PETALING JAYA: Dozens of taxi drivers held a gathering outside MyTeksi office here to show their dissatisfaction over the company’s GrabCar chauffeured service.
They claimed that these private cars, which offer cheaper fare, had taken away most of their business.
“Our business has dropped about 60% since the service started last year,” said cabbie Ricky Subramaniam, who is currently using MyTeksi service to get customers.
According to GrabCar website, an economy-type vehicle charges a base rate of RM2.30 and RM0.97 per kilometre of ride while a street taxi has a flag-down rate of RM3 and RM1.25 per kilometre.
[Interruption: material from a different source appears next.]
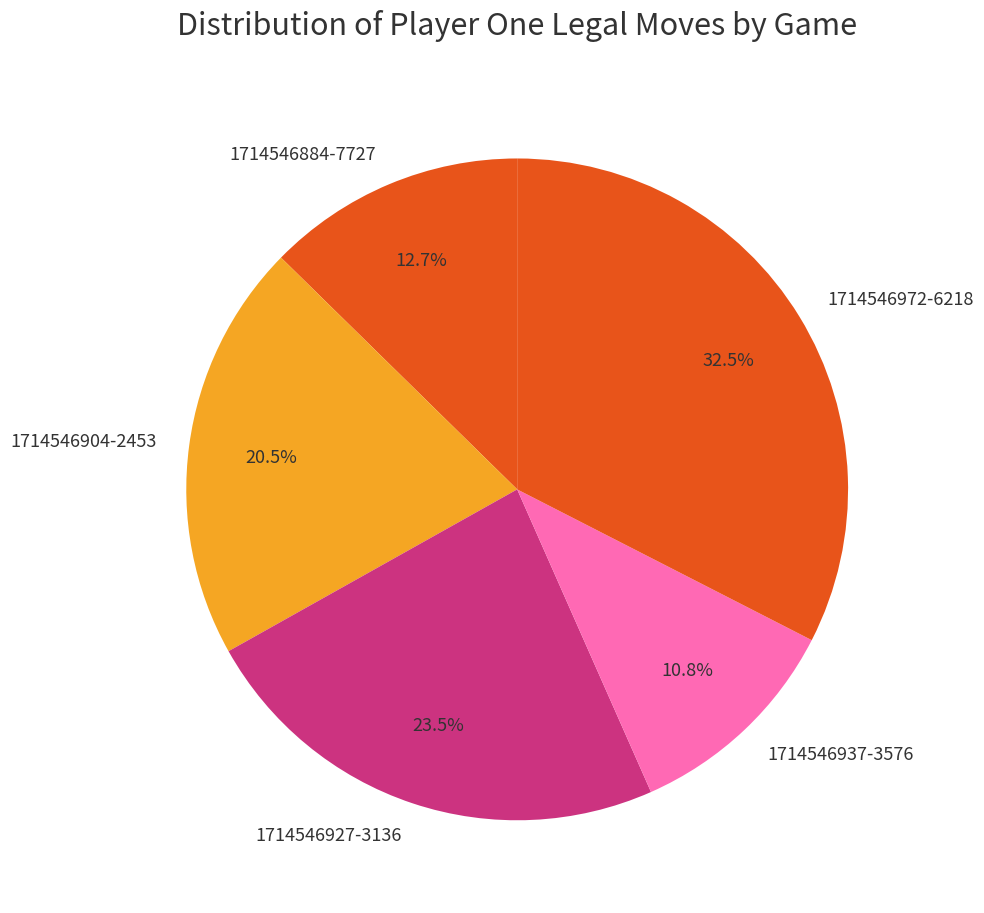

What portion of the pie excludes 1714546904-2453?

79.5%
Ricky said a person had to undergo the vocational license tests in order to become a licensed taxi driver, undergo yearly medical checks and send the vehicle for inspection every six months.
“But a GrabCar driver does not have to go through all this and this is not fair to us,” he said.
Federal Territories and Selangor Taxi Association president Datuk Aslah Abdullah hoped the government would take action against these illegal taxi cabs.
“They are illegal and we are very clear about that,” he added.
In May, the Land Public Transport Commission (SPAD) announced that they had picked up 223 unlicensed hired car drivers and seized nearly 80 vehicles in a series of crackdowns against illegal taxis.
Most of these drivers were using mobile apps such as GrabCar and Uber to get customers.
Drivers guilty of unlicensed ferrying face fines of up to RM10,000 or a maximum of one year’s jail, or both.
In response, MyTeksi said GrabCar – which shares the same platform as the MyTeksi app – was a complement to its current service.
“Feedback from the drivers has been positive with many agreeing that their income has increased up to 300% since joining our service,” it said in a statement.
The company also pointed out that a majority of the 619 drivers, who took part in an in-house study, said there was an increase of bookings (78%), safety (68%) and job security (64%).